» EXERCISE GOAL: Your task is to copy each line of the material that holds the word "regel".

++++++++

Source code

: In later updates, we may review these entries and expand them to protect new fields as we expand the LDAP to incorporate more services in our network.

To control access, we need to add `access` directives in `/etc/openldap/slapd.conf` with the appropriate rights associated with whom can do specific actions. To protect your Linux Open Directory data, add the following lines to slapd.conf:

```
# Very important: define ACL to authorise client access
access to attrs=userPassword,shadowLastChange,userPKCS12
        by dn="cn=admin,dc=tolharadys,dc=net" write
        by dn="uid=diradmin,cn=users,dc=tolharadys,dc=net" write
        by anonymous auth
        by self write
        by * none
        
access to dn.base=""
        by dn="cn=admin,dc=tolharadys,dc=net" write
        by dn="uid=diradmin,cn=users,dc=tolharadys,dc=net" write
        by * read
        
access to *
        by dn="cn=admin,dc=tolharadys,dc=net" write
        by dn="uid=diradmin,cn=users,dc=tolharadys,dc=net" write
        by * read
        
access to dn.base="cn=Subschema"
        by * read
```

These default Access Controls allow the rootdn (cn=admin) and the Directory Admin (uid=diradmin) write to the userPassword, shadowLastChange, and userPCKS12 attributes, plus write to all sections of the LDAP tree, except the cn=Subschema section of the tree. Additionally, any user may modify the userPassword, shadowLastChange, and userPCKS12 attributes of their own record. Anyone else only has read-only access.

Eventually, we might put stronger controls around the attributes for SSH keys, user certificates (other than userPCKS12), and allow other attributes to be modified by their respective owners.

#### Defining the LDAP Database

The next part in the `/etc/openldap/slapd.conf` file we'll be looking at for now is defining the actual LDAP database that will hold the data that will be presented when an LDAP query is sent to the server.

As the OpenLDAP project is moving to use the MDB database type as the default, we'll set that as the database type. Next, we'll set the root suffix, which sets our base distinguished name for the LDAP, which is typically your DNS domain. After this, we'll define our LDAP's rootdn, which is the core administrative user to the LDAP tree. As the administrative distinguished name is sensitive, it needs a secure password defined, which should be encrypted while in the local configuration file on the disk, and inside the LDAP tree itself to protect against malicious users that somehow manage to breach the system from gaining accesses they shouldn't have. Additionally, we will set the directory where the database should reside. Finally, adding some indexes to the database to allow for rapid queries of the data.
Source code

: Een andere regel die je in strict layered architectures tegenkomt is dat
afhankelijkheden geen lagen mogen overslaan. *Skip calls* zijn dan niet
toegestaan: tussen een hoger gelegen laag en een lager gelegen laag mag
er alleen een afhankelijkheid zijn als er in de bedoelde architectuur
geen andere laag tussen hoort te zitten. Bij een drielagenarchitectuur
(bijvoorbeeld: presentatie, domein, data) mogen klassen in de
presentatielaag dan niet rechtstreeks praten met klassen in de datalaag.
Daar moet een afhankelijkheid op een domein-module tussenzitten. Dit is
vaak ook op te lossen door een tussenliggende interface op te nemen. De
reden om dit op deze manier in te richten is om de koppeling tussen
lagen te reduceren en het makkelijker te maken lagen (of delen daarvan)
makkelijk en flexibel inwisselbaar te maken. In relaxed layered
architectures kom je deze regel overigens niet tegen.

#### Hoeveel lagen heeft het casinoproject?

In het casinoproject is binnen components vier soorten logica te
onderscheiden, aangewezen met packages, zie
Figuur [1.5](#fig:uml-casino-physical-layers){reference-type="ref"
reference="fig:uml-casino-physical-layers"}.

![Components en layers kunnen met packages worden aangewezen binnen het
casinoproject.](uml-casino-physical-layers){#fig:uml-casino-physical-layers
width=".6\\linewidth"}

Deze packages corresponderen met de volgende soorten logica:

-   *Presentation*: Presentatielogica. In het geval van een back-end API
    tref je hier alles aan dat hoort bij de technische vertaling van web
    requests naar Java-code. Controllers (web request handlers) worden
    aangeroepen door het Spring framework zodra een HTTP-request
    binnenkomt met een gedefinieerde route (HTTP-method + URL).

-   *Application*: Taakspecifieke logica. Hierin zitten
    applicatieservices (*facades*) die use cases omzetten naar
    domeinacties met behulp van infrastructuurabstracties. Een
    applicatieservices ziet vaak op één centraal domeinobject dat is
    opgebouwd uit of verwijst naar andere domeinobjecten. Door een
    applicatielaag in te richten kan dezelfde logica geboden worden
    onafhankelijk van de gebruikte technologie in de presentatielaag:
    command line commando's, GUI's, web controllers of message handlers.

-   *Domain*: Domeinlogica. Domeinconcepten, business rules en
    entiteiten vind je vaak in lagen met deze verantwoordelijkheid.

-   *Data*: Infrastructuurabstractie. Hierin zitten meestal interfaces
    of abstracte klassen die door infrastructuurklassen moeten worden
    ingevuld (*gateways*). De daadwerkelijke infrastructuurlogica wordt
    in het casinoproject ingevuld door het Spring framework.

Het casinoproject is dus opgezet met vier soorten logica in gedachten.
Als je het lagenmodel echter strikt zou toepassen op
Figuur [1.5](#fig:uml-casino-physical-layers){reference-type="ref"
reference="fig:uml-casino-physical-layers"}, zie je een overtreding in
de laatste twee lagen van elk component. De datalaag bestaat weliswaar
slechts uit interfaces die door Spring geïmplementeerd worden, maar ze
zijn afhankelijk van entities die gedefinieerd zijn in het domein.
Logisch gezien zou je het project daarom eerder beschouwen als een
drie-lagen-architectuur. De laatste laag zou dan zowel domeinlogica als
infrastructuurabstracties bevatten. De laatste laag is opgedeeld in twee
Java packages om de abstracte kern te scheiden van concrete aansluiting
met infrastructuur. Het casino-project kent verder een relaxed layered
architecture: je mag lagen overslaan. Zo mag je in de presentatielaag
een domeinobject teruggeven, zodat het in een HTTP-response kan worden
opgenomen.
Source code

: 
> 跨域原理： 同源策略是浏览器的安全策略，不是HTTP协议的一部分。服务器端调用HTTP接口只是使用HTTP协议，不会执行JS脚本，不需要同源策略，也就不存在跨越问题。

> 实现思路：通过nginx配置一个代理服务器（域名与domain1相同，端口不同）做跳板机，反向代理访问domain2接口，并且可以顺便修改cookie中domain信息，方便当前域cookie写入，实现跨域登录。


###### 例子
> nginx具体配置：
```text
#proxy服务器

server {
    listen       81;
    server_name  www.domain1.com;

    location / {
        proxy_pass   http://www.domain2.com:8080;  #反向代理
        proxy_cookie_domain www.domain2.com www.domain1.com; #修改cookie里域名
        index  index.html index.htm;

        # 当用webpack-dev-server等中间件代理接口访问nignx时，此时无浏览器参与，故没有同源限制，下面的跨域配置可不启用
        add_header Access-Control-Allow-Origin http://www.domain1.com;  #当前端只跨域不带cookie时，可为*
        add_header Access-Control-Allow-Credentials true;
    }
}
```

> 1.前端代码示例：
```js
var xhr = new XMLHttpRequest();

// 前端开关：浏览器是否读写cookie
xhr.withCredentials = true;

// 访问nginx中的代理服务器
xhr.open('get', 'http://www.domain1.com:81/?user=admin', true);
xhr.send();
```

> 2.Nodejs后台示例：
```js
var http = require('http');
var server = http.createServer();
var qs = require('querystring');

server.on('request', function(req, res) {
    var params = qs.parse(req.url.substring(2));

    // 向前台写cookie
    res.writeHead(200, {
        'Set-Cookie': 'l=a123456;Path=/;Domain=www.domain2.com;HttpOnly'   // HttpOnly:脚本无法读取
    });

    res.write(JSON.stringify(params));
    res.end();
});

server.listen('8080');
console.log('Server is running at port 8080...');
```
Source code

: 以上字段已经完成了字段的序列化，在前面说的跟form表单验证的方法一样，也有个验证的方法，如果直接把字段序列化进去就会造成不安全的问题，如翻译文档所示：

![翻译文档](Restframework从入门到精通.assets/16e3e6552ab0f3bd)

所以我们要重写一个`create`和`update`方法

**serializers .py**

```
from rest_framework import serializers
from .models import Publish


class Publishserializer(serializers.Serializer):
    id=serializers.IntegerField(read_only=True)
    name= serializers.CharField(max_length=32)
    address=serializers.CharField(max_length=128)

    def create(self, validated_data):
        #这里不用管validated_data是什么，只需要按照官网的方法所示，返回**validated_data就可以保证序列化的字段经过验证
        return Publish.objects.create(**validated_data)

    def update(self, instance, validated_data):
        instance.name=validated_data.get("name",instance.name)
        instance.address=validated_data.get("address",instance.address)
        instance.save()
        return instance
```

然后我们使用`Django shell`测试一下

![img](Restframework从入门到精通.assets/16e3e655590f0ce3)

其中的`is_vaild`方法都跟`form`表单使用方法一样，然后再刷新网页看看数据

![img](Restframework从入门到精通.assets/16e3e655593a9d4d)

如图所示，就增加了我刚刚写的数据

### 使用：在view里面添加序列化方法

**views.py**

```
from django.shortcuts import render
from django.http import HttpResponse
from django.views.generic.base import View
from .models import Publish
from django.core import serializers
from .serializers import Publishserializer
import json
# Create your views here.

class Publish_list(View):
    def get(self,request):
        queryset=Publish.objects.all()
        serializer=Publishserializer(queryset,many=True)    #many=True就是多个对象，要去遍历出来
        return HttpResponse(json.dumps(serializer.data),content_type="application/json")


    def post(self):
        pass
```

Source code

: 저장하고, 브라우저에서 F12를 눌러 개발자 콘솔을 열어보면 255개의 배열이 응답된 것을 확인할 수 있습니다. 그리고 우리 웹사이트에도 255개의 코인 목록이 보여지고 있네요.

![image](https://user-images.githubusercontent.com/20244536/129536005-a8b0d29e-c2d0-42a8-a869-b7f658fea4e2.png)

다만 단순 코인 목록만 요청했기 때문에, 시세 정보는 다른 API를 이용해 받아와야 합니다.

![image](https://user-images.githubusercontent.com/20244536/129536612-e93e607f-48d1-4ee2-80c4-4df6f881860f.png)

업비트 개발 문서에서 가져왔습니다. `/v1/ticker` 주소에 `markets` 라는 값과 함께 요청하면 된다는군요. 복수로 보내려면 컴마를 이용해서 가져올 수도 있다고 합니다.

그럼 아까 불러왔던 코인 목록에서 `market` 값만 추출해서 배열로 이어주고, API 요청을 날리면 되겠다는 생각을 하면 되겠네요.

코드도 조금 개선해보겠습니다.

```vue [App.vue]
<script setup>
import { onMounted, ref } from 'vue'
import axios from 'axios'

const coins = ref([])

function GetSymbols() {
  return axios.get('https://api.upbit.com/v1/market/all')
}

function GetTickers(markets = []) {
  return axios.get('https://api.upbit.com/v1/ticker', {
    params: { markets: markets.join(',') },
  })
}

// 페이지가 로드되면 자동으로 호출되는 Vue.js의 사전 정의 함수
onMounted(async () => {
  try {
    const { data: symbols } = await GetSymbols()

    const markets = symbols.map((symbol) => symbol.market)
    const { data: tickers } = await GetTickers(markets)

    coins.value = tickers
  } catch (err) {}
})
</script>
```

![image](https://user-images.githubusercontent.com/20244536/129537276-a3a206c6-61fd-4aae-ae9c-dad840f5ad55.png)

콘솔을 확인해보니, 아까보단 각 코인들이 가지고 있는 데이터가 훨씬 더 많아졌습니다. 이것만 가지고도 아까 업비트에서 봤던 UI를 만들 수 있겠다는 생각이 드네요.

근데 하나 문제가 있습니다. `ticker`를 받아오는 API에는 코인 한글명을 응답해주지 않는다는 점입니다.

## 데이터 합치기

++++++++

» REPLY TO THE EXERCISE:
: Een andere regel die je in strict layered architectures tegenkomt is dat
architectures kom je deze regel overigens niet tegen.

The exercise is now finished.